No matter how groggy and unfocused he had been, he had never awakened without knowing she was there. He could not see her, of course. She didn't always speak, so he didn't always hear her. But he always smelled her or felt her or --  and this was the crazy part --  sometimes he just sensed her. It was as if some gravitational pull caused his heart to turn in her direction. When she was there, he knew it. He simply knew it.

He stroked her hair back from her temple, again and again, soothing himself with the warmth and texture of her. Soon he craved more. He wanted to hear her, talk to her, be conscious of her being conscious of him. He couldn't help himself. He had to wake her.

"Bean," he whispered.

No response. He stroked her hair once more, then gently tugged on the long braid.

"Bean," he said, a little louder. "Rise and shine, sweet Bean."

"They're not called sweet beans, they're called sweet peas," she answered without opening her eyes.

"Once a librarian, always a librarian," he said with a chuckle.

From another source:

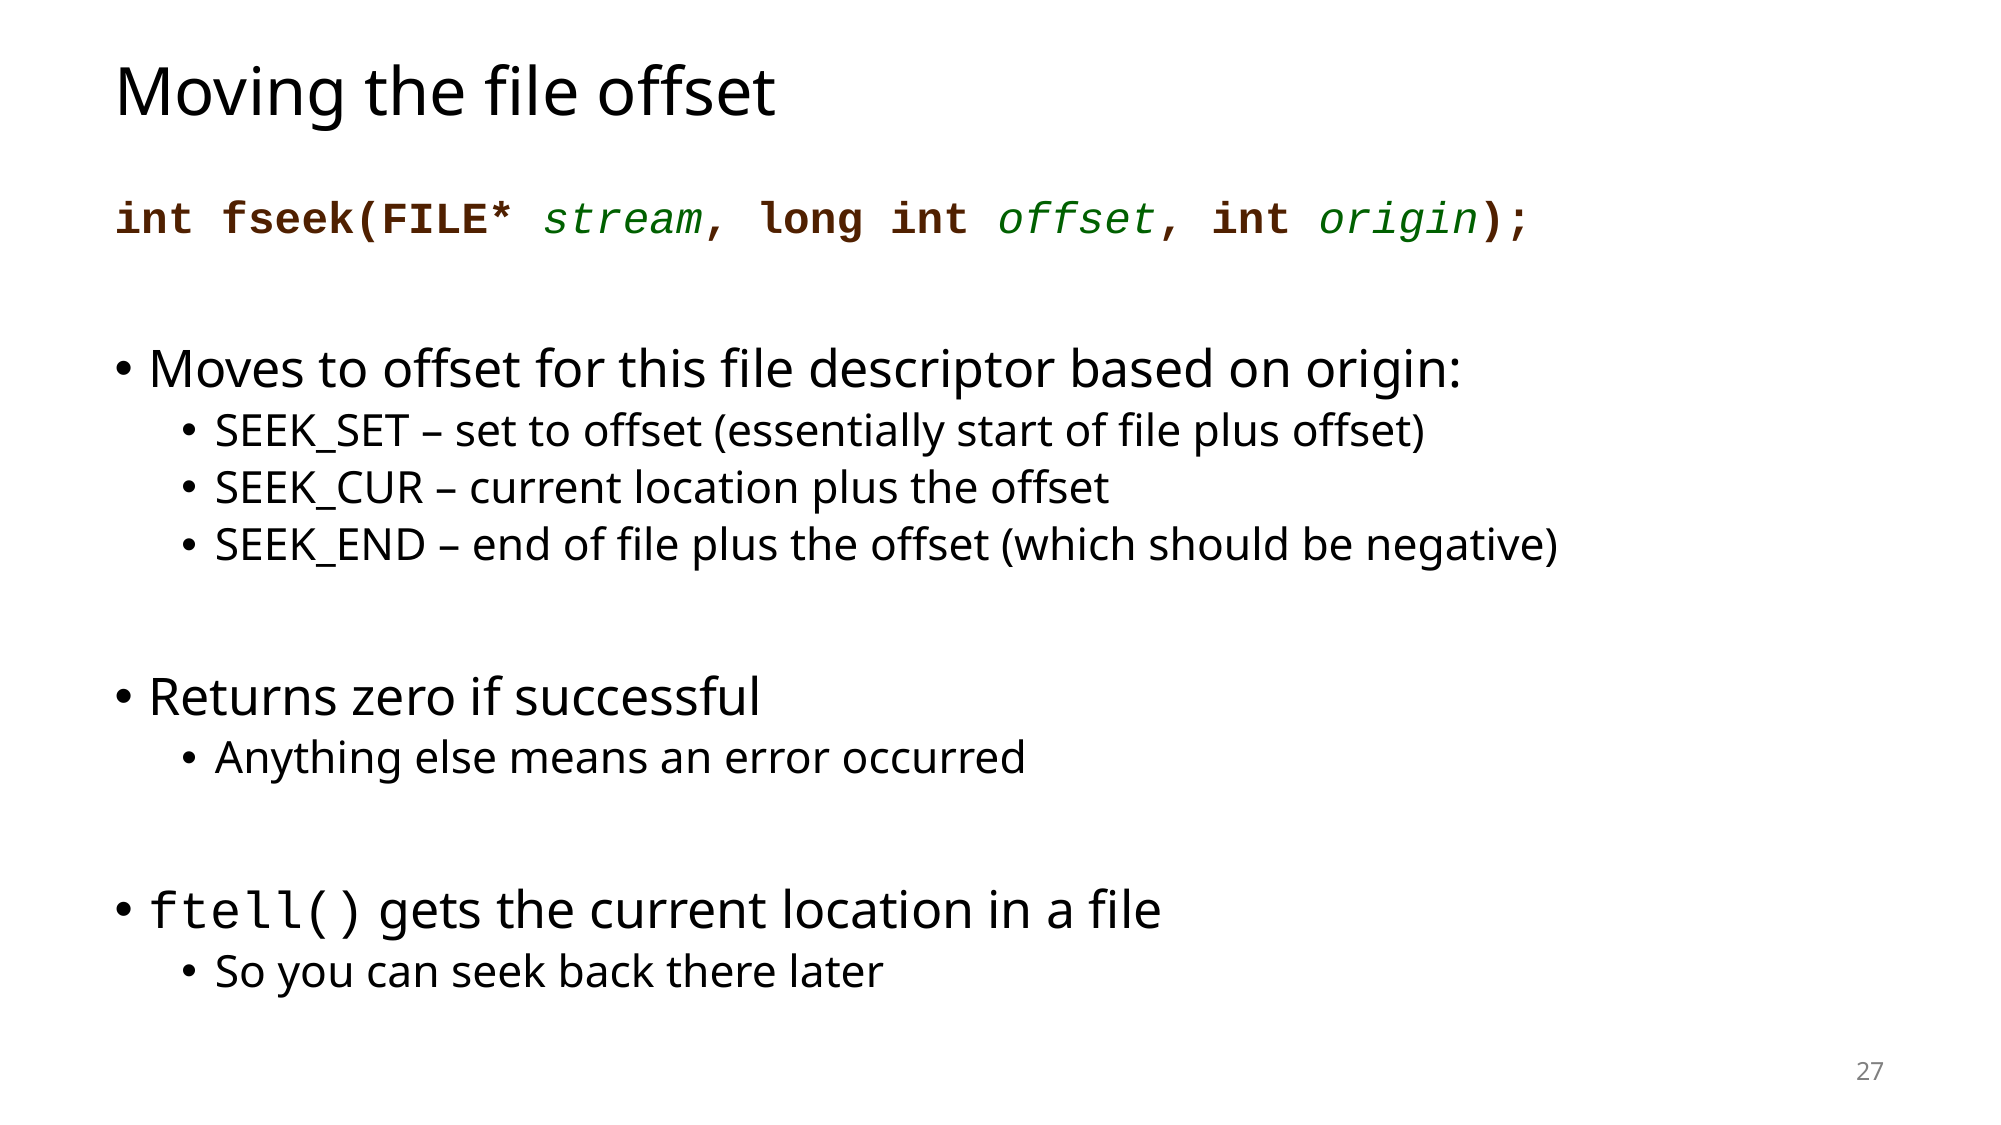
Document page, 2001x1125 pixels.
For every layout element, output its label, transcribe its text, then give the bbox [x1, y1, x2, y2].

slide_number 27 [1749, 1042, 1900, 1103]
title Moving the file offset [99, 37, 1900, 150]
list int fseek(FILE* stream, long int offset, int origin); Moves to offset for this file descriptor based on origin: SEEK_SET – set to offset (essentially start of file plus offset) SEEK_CUR – current location plus the offset SEEK_END – end of file plus the offset (which should be negative) Returns zero if successful Anything else means an error occurred ftell() gets the current location in a file So you can seek back there later [99, 187, 1900, 1013]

When he laughed, the movement of his diaphragm succeeded where his voice had failed: her head popped up and she blinked at him. She smiled and straightened her glasses on her face.

"You're awake!" she said.

"And finally that makes two of us," he said. "Where does it say I sleep on the bed and you sleep on me? Not that there's anything wrong with that. We can explore the concept in greater depth when I get out of here, if you like."

She laughed, took his hand from the end of her braid, and planted a kiss in his palm. "You really are awake; you're talking dirty."

"Sweet Bean, if you think that's 'talking dirty,' you need to get out more," he teased.